With a heart-heavy delivery, Biden conceded that police are neither disciplined nor charged and convicted commensurate with the illegal and inhumane violations they commit. But that should not be taken as the reason for the dearth of guilty verdicts. Indeed, were it not for the epidemic of white police officers executing unarmed Black people, Chauvin-type verdicts would be few and far between.

The tacit expectation that white law enforcement officers will be absolved of their crimes against Black people is a placeholder for America’s continued equivocation on police culpability. We don’t need more guilty verdicts, although that might begin to provide a small measure of assurance that police will protect and serve rather than abuse and kill. We need to abolish the mindset that enables police brutality and empowers officers to inflict injury on and cause the deaths of Black people.

That mindset is fashioned by white supremacy and conditioned by systemic racism. It is the tenacious American way.

Embedded in Biden’s remark is the kernel of America’s inability and unwillingness to dig up the deep roots of racism and white supremacy; the effort is more odious and unsettling than letting them continue to grow. The suggestion that police convictions should be more commonplace allows for the continued commission of their brutality — that, being habitual offenders, they will go on targeting, tormenting and torturing Black people. Biden’s comment simultaneously acknowledges and avoids stating that this is standard policing practice.

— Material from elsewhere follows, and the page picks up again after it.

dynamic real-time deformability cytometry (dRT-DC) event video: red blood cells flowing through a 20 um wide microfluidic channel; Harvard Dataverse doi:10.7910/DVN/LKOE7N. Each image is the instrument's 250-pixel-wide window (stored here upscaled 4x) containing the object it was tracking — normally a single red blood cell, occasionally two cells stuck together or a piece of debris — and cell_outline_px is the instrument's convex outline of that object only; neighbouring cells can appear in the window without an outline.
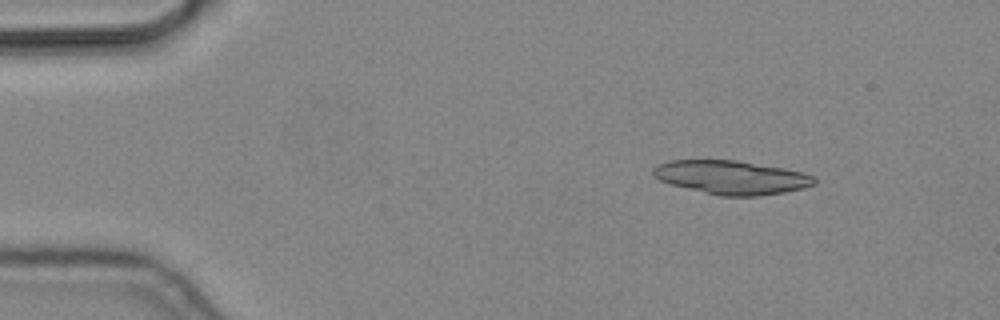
{"species": "common noctule bat (a hibernating species)", "species_latin": "Nyctalus noctula", "temperature_condition": "cold", "stored_images_in_passage": 4, "camera_frame_rate_fps": 3000, "um_per_image_px": 0.085, "animal": {"sex": "male", "body_mass_g": 19.2, "forearm_length_mm": 51.8}, "frame": {"image": 1, "passage_image": 2, "time_ms": 0.333, "image_size_px": [1000, 320], "cell_outline_px": [[816, 184], [804, 188], [784, 192], [756, 196], [720, 196], [672, 184], [660, 180], [652, 172], [652, 168], [668, 160], [736, 160], [784, 168], [804, 172], [816, 176]], "centroid_in_image_um": [62.23, 15.07], "position_along_channel_um": 22.8, "area_um2": 31.56}}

This is not a criticism of what Biden said. Instead, it is an observation about how America grapples with maintaining or eradicating racism, which, for the most part, has served the dominant culture exceedingly well. The Chauvin trial was just one case with one jury’s decision. There is little to indicate that a different jury at another time and place would deliver a just verdict. Even the largely wary sense of victory and the tempered celebrations among Black folk attests to the expectation that little will change, and if it does, that change will be deathly slow.

Chauvin did that which countless white supremacist terrorists have historically done, taking sadistic liberties to exercise the need, or desire, to eliminate a Black presence. How difficult will it be for white police officers to stop killing Black people? What would it cost them to simply not take the life of another Black man, another Black woman, another Black child? Ending the killing of Black people will not deprive white police officers of anything, except the apparent sport they have made of it. The need for police brutality trials and guilty verdicts should be eliminated. There would certainly be less strife for white and Black people. While it would cost nothing, the savings would be immeasurable: the lives of Black people, along with the soul of America.

Who, and what, is responsible for the fact that Black people are not safe in the United States? That is a basic yet enormous question. Black people have never been afforded the same level of safety as white people. America has put a great deal of energy into guaranteeing that, either by subverting and circumventing laws or passing legislation designed to abuse Black people or deny them fair and equal treatment. When America honestly examines and answers that question, perhaps the persistence of racism and white supremacy will begin to abate.

Dorothy A. Clark is a former Banner reporter and lives in Jamaica Plain. An adjunct faculty member at the Boston Architectural College, she teaches a world history survey course using Critical Race Theory.